Lamentably I am unable to get the filename as a Variable, this is key to next analysis.example
Example of my commands:
Library(quanteda)
doc <- readtext(paste0("PATH/*.docx"))
View(doc)
docc=char_segment(doc$text, pattern = ",", remove_pattern = TRUE)
Please any suggestion or other options to split documents are welcome.
Upvotes: 0
Views: 167
Reputation: 5898
Simply get the list of your docx files first, it will yield the name of the files. Then run the char_segment function on them them by a lapply, loop, or purrr::map()
The following code assumes that your target documents are stored in a directory called "docx" within your working directory.
library(quanteda)
library(readtext) ## Remember to include in your posts the libraries required to replicate the code.
list_of_docx <- list.files(path = "./docx", ## Looks inside the ./docx directory
full.names = TRUE, ## retrieves the full path to the documents
pattern = "[.]docx$", ## retrieves al documents whose names ends in ".docx"
ignore.case = TRUE) ## ignores the letter case of the document's names
df_docx <- data.frame() ## Create an empty dataframe to store your data
for (d in seq_along(list_of_docx)) { ## Tell R to run the loop/iterate along the number of elements within thte list of doccument paths
temp_object <-readtext(list_of_docx[d])
temp_segmented_object <- char_segment(temp_object$text, pattern = ",", remove_pattern = TRUE)
temp_df <- as.data.frame(temp_segmented_object)
colnames(temp_df) <- "segments"
temp_df$title <- as.character(list_of_docx[d]) ## Create a variable with the title of the source document
temp_df <- temp_df[, c("title", "segments")]

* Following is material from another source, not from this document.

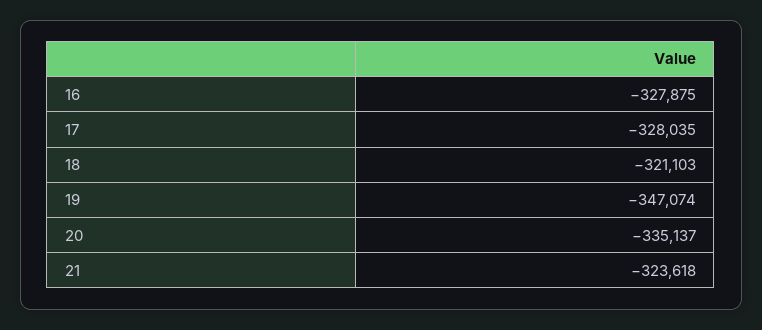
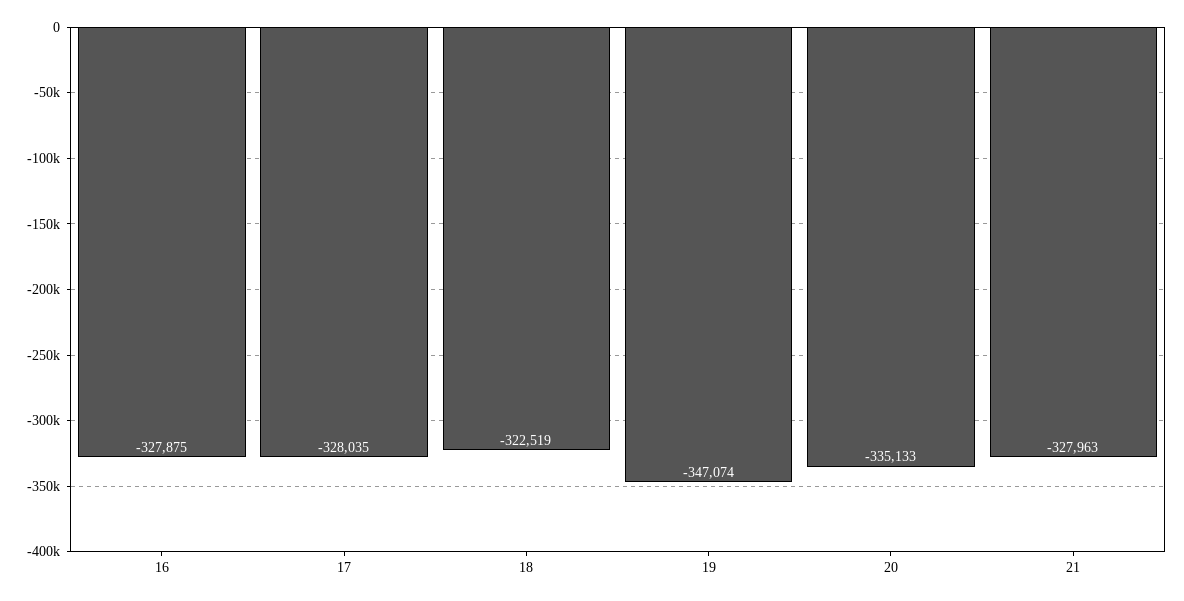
18: -321103 -> -322519
20: -335137 -> -335133
21: -323618 -> -327963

df_docx <- rbind(df_docx, temp_df) ## Append each dataframe to the previously created empty dataframe
rm(temp_df, temp_object, d)
df_docx
}
head(df_docx)
Upvotes: 0
Reputation: 21
Example when I read text This is my problem, when I separe documents by ###*
Upvotes: 0
Reputation: 880
You should have names of Word files already:
require(readtext)
data_dir <- system.file("extdata/", package = "readtext")
readtext(paste0(data_dir, "/word/*"))
readtext object consisting of 6 documents and 0 docvars.
# data.frame [6 × 2]
doc_id text
<chr> <chr>
1 21Parti_Socialiste_SUMMARY_2004.doc "\"[pic]\nRésu\"..."
2 21vivant2004.doc "\"http://www\"..."
3 21VLD2004.doc "\"http://www\"..."
4 32_socialisti_democratici_italiani.doc "\"DIVENTARE \"..."
5 UK_2015_EccentricParty.docx "\"The Eccent\"..."
6 UK_2015_LoonyParty.docx "\"The Offici\"..."
They are passed to quanteda's downstream objects as document names.
Upvotes: 0